What is needed
Pull out each line below that contains the string "Triona", copying every such line in full.

Data in this exercise
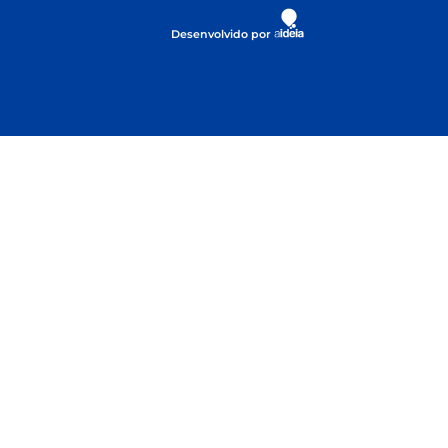
Desenvolvido por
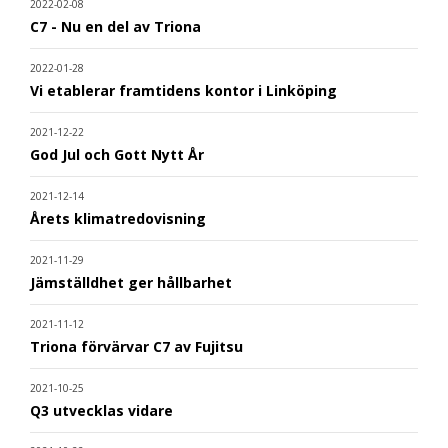
2022-02-08
C7 - Nu en del av Triona
2022-01-28
Vi etablerar framtidens kontor i Linköping
2021-12-22
God Jul och Gott Nytt År
2021-12-14
Årets klimatredovisning
2021-11-29
Jämställdhet ger hållbarhet
2021-11-12
Triona förvärvar C7 av Fujitsu
2021-10-25
Q3 utvecklas vidare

Exercise solution
C7 - Nu en del av Triona
Triona förvärvar C7 av Fujitsu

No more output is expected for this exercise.